Brown Treecreeper, Newline Quarry site, 2006. This was a good site (though isolated) for them, but
they've been gone from there for some years now.

Varied Sittellas Daphoenositta chrysoptera are found across much of Australia, but in a series of distinctively coloured subspecies. They are the only member of their family in Australia, with another in New Guinea. They are engaging little industrious gleaners of small prey on tree trunks and branches, which they probe with their upturned bills. They are highly sociable.
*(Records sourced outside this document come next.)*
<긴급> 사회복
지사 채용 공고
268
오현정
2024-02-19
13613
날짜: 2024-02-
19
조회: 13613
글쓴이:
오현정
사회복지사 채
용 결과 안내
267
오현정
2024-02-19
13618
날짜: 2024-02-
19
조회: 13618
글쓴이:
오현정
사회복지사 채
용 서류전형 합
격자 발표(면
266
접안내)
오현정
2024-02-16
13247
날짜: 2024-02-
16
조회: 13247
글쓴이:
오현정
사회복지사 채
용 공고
Numbers reported have been dropping steadily as the non-reserved woodlands decline further.

Varied Sittella, Campbell Park, above and below.
This one briefly displayed its glorious distinctive chestnut wing bars.
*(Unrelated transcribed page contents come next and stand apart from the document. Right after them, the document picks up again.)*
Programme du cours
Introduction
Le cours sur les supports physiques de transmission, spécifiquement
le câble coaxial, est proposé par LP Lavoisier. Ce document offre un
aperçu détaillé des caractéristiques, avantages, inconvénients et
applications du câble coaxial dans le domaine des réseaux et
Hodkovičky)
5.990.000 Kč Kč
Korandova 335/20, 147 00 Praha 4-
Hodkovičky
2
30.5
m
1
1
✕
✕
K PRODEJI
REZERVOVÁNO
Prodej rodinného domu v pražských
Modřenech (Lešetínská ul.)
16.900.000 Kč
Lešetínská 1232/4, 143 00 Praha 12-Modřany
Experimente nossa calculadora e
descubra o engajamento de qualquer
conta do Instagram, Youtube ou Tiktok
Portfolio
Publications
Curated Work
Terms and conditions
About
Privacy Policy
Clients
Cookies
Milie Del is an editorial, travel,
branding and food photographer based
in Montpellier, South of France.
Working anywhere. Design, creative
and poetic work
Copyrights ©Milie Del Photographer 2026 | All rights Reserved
Showing its strong uptilted bill, clutching lunch.

I am also going to include three species which are resident in the ACT and, while not listed here, are regarded as threatened across the border in NSW. Maybe they really are doing better here, or perhaps the data was insufficient to list them at this stage or maybe there are subtle differences in the criteria between the two jurisdictions. The fact is they are clearly in some sort of trouble, and woodland deterioration is the key factor. My subjective view would be that at least two of them have declined in the ACT in recent times.

Diamond Firetail Stagonopleura guttata, a truly lovely little grass finch which I don't see
nearly as often these days.

Speckled Warbler Pyrrholaemus sagittatus, an attractive little ground dweller
which is not seemingly in too much trouble here, but because of its decline in NSW it
needs to be watched carefully here too. This one was nesting in
the woodland patch behind the Namadgi National Park visitor centre.

Male Flame Robin Petroica phoenicea, high in Namadgi NP. It breeds in banks among
the Snow Gums and spends winter in woodlands around Canberra. Perhaps we're not
seeing much decline here yet, but caution is needed too.
I hope this hasn't been too depressing - I really don't believe that all is lost for most of these birds, but we need to be aware of the situation and to understand it as best we may. And when the Swift Parrots come we must welcome them - for our sakes rather than theirs, as they don't care much about us - and take fresh hope and inspiration from them.
Swift Parrot, Callum Brae NR.
The great ornithologist John Gould in the 1840s described
small flocks of them flying over Hobart ‘chasing each other with the quickness of thought’
(hence the name by which we know it). Maybe it could happen again.